The integral: $$I(\vec r)=\int_{|\vec k|\lt \Lambda} d^d k \; \;\frac{1}{k^2}\exp\left({i\vec k \cdot \vec r}\right)\tag{1}$$ appears quite a lot in physics. I have seen the convergence of this studied by setting $\vec r =\vec 0$ and showing that: $$I(\vec 0)=SA\int_{k\lt \Lambda} d k \;\;\frac{k^{d-1}}{k^2}\tag{2}$$ where $SA$ is the surface area of a hypersphere in $d$ dimensions. This is clearly (IR) divergent for $d\le 2$. My question is:
Is the divergence/convergence of (1) totally determined by that of (2) and if so why?
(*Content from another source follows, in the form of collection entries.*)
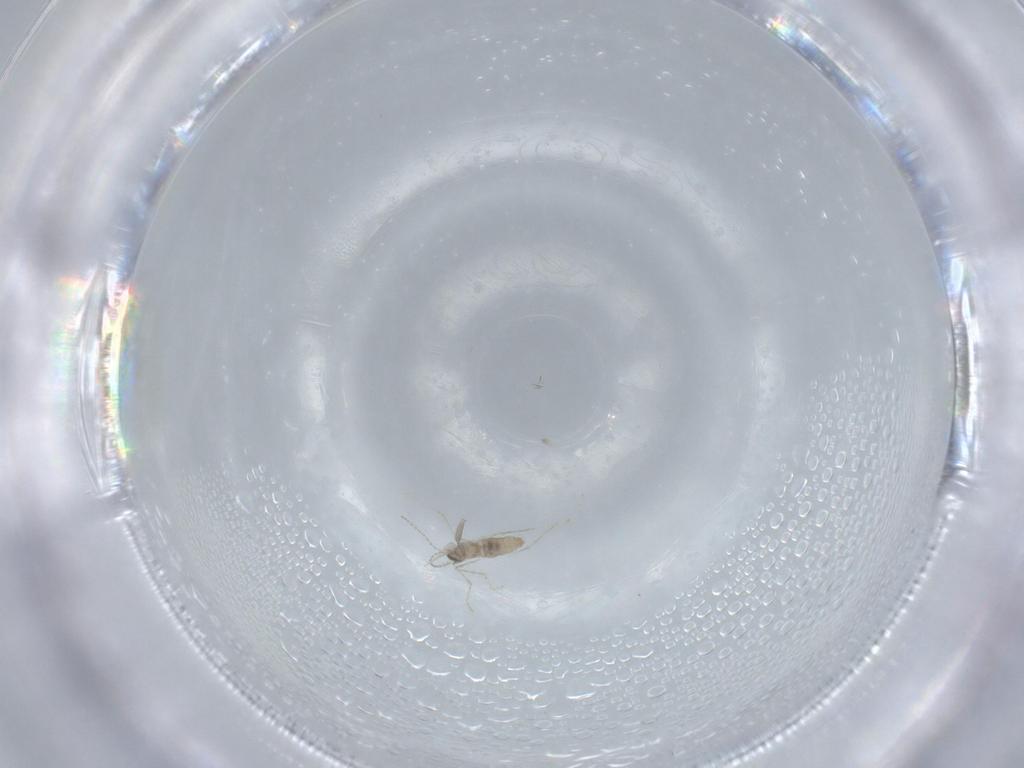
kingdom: Animalia
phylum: Arthropoda
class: Insecta
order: Diptera
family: Cecidomyiidae
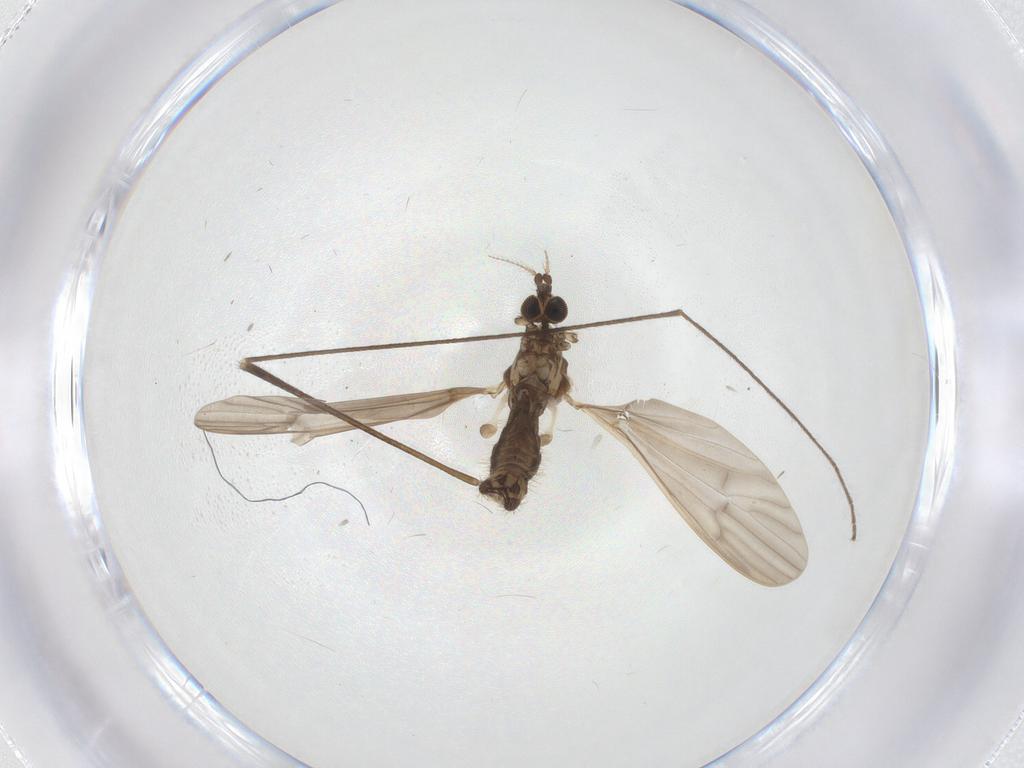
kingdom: Animalia
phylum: Arthropoda
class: Insecta
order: Diptera
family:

Since I am a physicists rather then a mathematician this answer is not going to be very mathematically rigorous.
Convergence of (2) $\Rightarrow$ Convergence of (1)
We have: $$(1)=\int_{|\vec k|\lt \Lambda} d^d k \; \;\frac{1}{k^2}\exp\left({i\vec k \cdot \vec r}\right)$$ $$\left|(1)\right|=\left|\int_{|\vec k|\lt \Lambda} d^d k \; \;\frac{1}{k^2}\exp\left({i\vec k \cdot \vec r}\right)\right|$$ $$\le \int_{|\vec k|\lt \Lambda} d^d k \; \;\left|\frac{1}{k^2}\exp\left({i\vec k \cdot \vec r}\right)\right|\tag{Triangle inequality}$$ $$=\int_{|\vec k|\lt \Lambda} d^d k \; \;\frac{1}{k^2}=(2)$$ Thus $$\left|(1)\right|\le (2)$$ so if (2) converges (1) must converge.
Divergence of(2) $\Rightarrow$ Divergence of (1)
This is slightly more tricky I am going to write $d^dk=k^{d-1} dk d\Omega$ for the 'solid angle' $\Omega$. Then: $$(1) =\int d\Omega \int^\Lambda_0 dk \frac{1}{k^2}k^{d-1} \exp(i\vec k\cdot \vec r)$$ $$=\int d\Omega\left(\int^\Lambda_\varepsilon \frac{1}{k^2}k^{d-1} \exp(i\vec k\cdot\vec r)+\int^\varepsilon_0 \frac{1}{k^2} k^{d-1}\exp(i\vec k\cdot \vec r)\right)$$ The first term is convergent. For the second term we have that: $$\int d\Omega\int^\varepsilon_0 \frac{1}{k^2} \exp(i\vec k\cdot \vec r)=\int d\Omega\int^\varepsilon_0 \frac{1}{k^2} k^{d-1}\cos(\vec k \cdot \vec r)+i\int d\Omega\int^\varepsilon_0 \frac{1}{k^2}k^{d-1} \sin(\vec k \cdot \vec r)$$ Thus $$\left|\int^\varepsilon_0 \frac{1}{k^2} k^{d-1}\exp(i\vec k\cdot \vec r)\right|\ge \cos(\varepsilon r\cos(\theta))\int_0^\varepsilon k^{d-1}\frac{1}{k^2} dk$$ Since we can define $\varepsilon$ sufficiently small such that $$\cos(\varepsilon r\cos(\theta))\ge C$$ for some $C\ne 0$ and arbitary: $$\left|\int^\varepsilon_0 \frac{1}{k^2} \exp(i\vec k\cdot \vec r)\right|\ge C\int_0^\varepsilon\frac{1}{k^2} k^{d-1}dk$$ If $$\int_0^\varepsilon\frac{1}{k^2} k^{d-1}dk$$ diverges then so will the $\int^\varepsilon_0k^{d-1} \frac{1}{k^2} \exp(i\vec k\cdot \vec r)$ which is that that we wanted to prove.